>> Start Supplied passage
Monday, June 18, 2012

In the Wake of the Greek elections: Is there a way out of the Recessionary Spiral?

above: The Symbol of the Rising SYRIZA Left-Coaltion in Greece

In this article Tristan Ewins discusses the aftermath of today's Greek Election.  Debate very welcome here - and at our Facebook page.  See:

Tristan Ewins; June 18th 2012

There is some interesting analysis of the Egyptian and Greek elections over at radical-left blog 'En Passant'. Here at “Left Focus” I would like to take a moment to consider the consequences of the election in Greece – and alternative ‘ways forward’ – out of the depressive spiral which is engulfing much of Europe.
(See: )

In Greece, specifically, the Conservative “New Democracy” Party is set to form government – but with only approximately 30 per cent of the total vote. As a consequence of the specifics of the Greek electoral system the largest single party receives a 50-seat boost. This makes it very likely that New Democracy will attempt to ally itself with the pro-austerity PASOK. (Pan-Hellenic Socialist Party)
>> End Supplied passage
>> Start Data supplied
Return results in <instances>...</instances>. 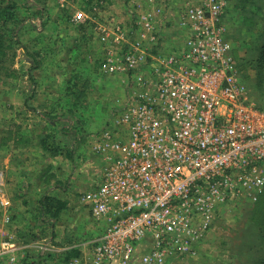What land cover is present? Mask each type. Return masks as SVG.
Returning a JSON list of instances; mask_svg holds the SVG:
<instances>
[{"label": "built area", "instance_id": "built-area-1", "mask_svg": "<svg viewBox=\"0 0 264 264\" xmlns=\"http://www.w3.org/2000/svg\"><path fill=\"white\" fill-rule=\"evenodd\" d=\"M133 27L97 24L101 69L125 75L131 98L113 129L98 137V184L81 195L105 223L100 237L66 264H168L198 255L221 208L264 189V109L251 98L225 34L228 0H138ZM101 8L93 5L94 15ZM172 9L166 51L161 21ZM166 19V18H165ZM168 19H166L167 21ZM164 48V49H163ZM0 170V204L11 206ZM22 246L0 242V264H17ZM43 251L48 247L43 245Z\"/></svg>", "mask_w": 264, "mask_h": 264}, {"label": "rangeland", "instance_id": "rangeland-1", "mask_svg": "<svg viewBox=\"0 0 264 264\" xmlns=\"http://www.w3.org/2000/svg\"><path fill=\"white\" fill-rule=\"evenodd\" d=\"M97 1L101 8L95 16ZM137 1L0 0V8L9 5L12 10L8 27L0 22L11 41L0 63V170L10 200L15 188L12 180L31 178L34 201L28 204L42 222L37 231L18 234L22 242H55L62 232L70 241L89 240L104 230L105 223L93 217L81 195L97 183L103 167L104 155L96 148L98 137L106 129H113L118 138L126 137V125L117 126L116 120L131 95L125 75L101 69L105 52L98 23L79 22L75 15L83 11L100 23L114 18L129 28L140 10ZM166 3L173 6L176 0ZM180 11L172 9L161 20L167 23L162 26L166 51L174 43L170 21ZM223 18L241 77L254 102L263 104L264 98L259 99L264 74L259 73L260 48L255 41L264 28V0H228ZM80 36L86 37L85 48ZM8 65L16 69L15 74L5 73ZM44 135L51 149L43 148ZM260 225L264 227V189L257 200L243 196L225 204L198 255L168 264H254L264 259ZM72 257L64 254L65 264Z\"/></svg>", "mask_w": 264, "mask_h": 264}, {"label": "crops", "instance_id": "crops-1", "mask_svg": "<svg viewBox=\"0 0 264 264\" xmlns=\"http://www.w3.org/2000/svg\"><path fill=\"white\" fill-rule=\"evenodd\" d=\"M85 38L86 37L84 36H80L79 38L84 42L83 48L86 47ZM83 54H85V52ZM85 62L87 61L85 60ZM45 119L46 118H44L43 123H46ZM29 174L31 173H28V175ZM101 174L102 172L98 177L97 183L95 182V184L91 188L95 187L98 184V182L100 181ZM30 181H32L30 177H25V179H23V177H21L20 179L15 178V180H12V184L15 185L14 195L9 196L12 200L13 206L8 208L9 211L4 206H1L0 209V211L2 212L0 219V242L4 240H14L19 243L22 246V249L19 252V257L21 258V256L25 254L27 260L25 258L23 259H25V261H27L28 263L31 262V264H60L61 262V264H65V261L63 260L64 254H68V256L70 257L71 254L75 251H78L80 254L81 250L85 248L84 243H88L89 241L97 239L102 233L98 237L89 240L83 239L82 241H70L67 238V235H62L63 232L61 233L62 237L55 238V242L54 240L50 239L45 240L48 241L46 243H39L38 241H20L18 234L20 235L21 232H30L32 229H35V231H37L42 227V222L39 218L38 211L32 208L33 205L28 204V202L33 203L34 201V195H32L33 189L31 188ZM30 188L32 191L30 190ZM59 238H61L62 243L61 241H59ZM57 241H59L60 243H56ZM43 245L47 246L48 250L43 251ZM23 259H21L17 264H23L21 263Z\"/></svg>", "mask_w": 264, "mask_h": 264}, {"label": "trees", "instance_id": "trees-1", "mask_svg": "<svg viewBox=\"0 0 264 264\" xmlns=\"http://www.w3.org/2000/svg\"><path fill=\"white\" fill-rule=\"evenodd\" d=\"M11 7L9 5L7 6H3L0 8V22H2L3 27H8V23H9V19L10 17V13H11ZM0 28H2V26H0ZM6 33H3L0 29V63L3 62L4 57L7 56V48L11 46V41L10 43L8 42V40L5 38ZM12 41L13 38L11 37ZM256 48H260V53L258 55L257 61H258V65H259V73L260 74H264V28L261 31V33L256 36ZM25 52L27 53V50L25 49ZM234 54H235V49H234ZM36 61V59H34ZM5 61V60H4ZM2 64V63H1ZM6 74H15L16 73V69L14 67H12L11 65L6 66ZM261 84H259V88L261 89L262 86H260ZM259 89V90H260ZM264 94V93H263ZM262 93H260V99L264 98V95ZM254 100V99H253ZM257 99V101H259ZM255 101V100H254ZM260 108L264 109V103L263 104H257ZM49 137L47 135H44L41 138L42 141V145L44 149H51L52 146L50 145V143L48 142ZM52 200V199H51ZM64 204V203H62ZM64 206V205H63ZM59 208V207H58ZM264 230V227L262 225H260V234L262 235V237L264 238V234L261 233ZM264 252V250H263ZM79 255L78 251H75L71 254V256H77ZM31 264V262H29ZM28 262L25 261L24 264H29ZM254 264H264V259L259 258L257 259Z\"/></svg>", "mask_w": 264, "mask_h": 264}]
</instances>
>> End Data supplied
#### [Problems and tasks]
1: In the article on the Greek elections, what advantage does the Greek electoral system give the largest single party?
2: Write the next part of the article on the Greek elections, picking up after its last sentence.
The records play no part in this work.

#### [Outputs]
1: It receives a 50-seat boost.

2:
Nonetheless PASOK has historically supported a more moderate approach to austerity: the consequence of which must mean that any new coalition government between New Democracy and PASOK will see bailout conditions re-negotiated to “slow the cuts [and] introduce more generous unemployment benefit[s].” (See: )

But in any case - it would be ‘the same poison’ of recessionary austerity - even if a milder variety.

At ‘En Passant’ John Passant further reports that while “left-wing radical group SYRIZA came second with just under 27%”, PASOK received “a little over 12%.” Meanwhile, “the Democratic left, a moderate split from SYRIZA on just over 6% and the KKE, the Greek Communist Party [managed] about 4.5%.”

The fascist, so-called ‘Golden Dawn’ party was thankfully contained on just under 7% of the vote: but it is nonetheless a significant precedent and could bode ill for the future.

The division of the Left in Greece has therefore been crucial for the Conservative victory. Had SYRIZA maintained internal unity it clearly would have emerged as the largest party in the Greek parliament rather than ‘New Democracy’. While the Left broadly defined was a hair’s breadth from securing a majority of votes, the additional 50 seats that would have been delivered to SYRIZA in the event of maintained internal cohesion would have been enough to deliver a clear Left victory. The Greek Left needs to think upon this should continued instability create another opportunity for a Left majority in the near future.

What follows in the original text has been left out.